Deze vroege initiatieven waren aanvankelijk gebaseerd op intergouvernementalisme, maar de EU heeft zich ontwikkeld tot een toonbeeld van supranationale samenwerking [5](#page=5) [7](#page=7).
### 2.2 Territoriale uitbreiding
De EU is sinds haar oprichting aanzienlijk gegroeid, van 6 lidstaten naar de huidige 27. Dit proces van territoriale uitbreiding, ook wel 'enlargement' genoemd, heeft geleid tot de huidige status van de EU als economische grootmacht met circa 450 miljoen inwoners [3](#page=3).
#### 2.2.1 Voorwaarden en Procedure voor Toetreding
Om lid te worden van de EU, dient een land te voldoen aan specifieke criteria en een uitgebreide procedure te doorlopen.
**A. Criteria van Kopenhagen (examen)**
De belangrijkste voorwaarden voor toetreding zijn vastgelegd in de Criteria van Kopenhagen:
* **Politiek**: Het kandidaat-land moet beschikken over stabiele instellingen die democratie, de rechtsstaat, mensenrechten en de bescherming van minderheden garanderen [4](#page=4).
* **Economisch**: Er dient een functionerende markteconomie te zijn en het land moet in staat zijn de concurrentiedruk binnen de EU aan te kunnen [4](#page=4).
* **Juridisch**: Het land moet het vermogen hebben om de verplichtingen van het lidmaatschap te dragen en de gehele *acquis communautaire* te kunnen overnemen. De *acquis communautaire* omvat alle EU-wetgeving die tot dan toe is verworven of tot stand gebracht [4](#page=4).
**B. Toetredingsprocedure (examen)**
De procedure voor toetreding, beschreven in artikel 49 VEU, is complex en tijdrovend [4](#page=4):
1. Indiening van een aanvraag bij de Raad [4](#page=4).

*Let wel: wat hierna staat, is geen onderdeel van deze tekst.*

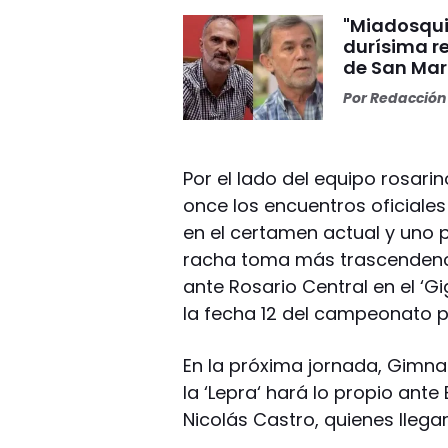
"Miadosqui
durísima r
de San Mar
Por
Redacción 
Por el lado del equipo rosari
once los encuentros oficiales
en el certamen actual y uno 
racha toma más trascendencia
ante Rosario Central en el ‘Gi
la fecha 12 del campeonato 
En la próxima jornada, Gimnas
la ‘Lepra‘ hará lo propio ant
Nicolás Castro, quienes llegar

2. Formeel advies door de Europese Commissie [4](#page=4).
3. Unanieme beslissing door de Raad over de status als kandidaat-lidstaat [4](#page=4).
4. Formele opening van toetredingsonderhandelingen over voorwaarden, verplichtingen en financiële regelingen [4](#page=4).
5. Definitieve sluiting van de onderhandelingen [4](#page=4).
6. Raadpleging van de Commissie [4](#page=4).
7. Goedkeuring door het Europees Parlement met gewone meerderheid [4](#page=4).
8. Besluit van de Raad (unaniem) [4](#page=4).
9. Ondertekening van het toetredingsverdrag door de kandidaat-lidstaat en alle lidstaten [4](#page=4).
10. Voorlegging van het toetredingsverdrag aan de lidstaten en kandidaat-lidstaten voor ratificatie [4](#page=4).
11. Inwerkingtreding van het verdrag en het lidmaatschap na voltooiing van het ratificatieproces [4](#page=4).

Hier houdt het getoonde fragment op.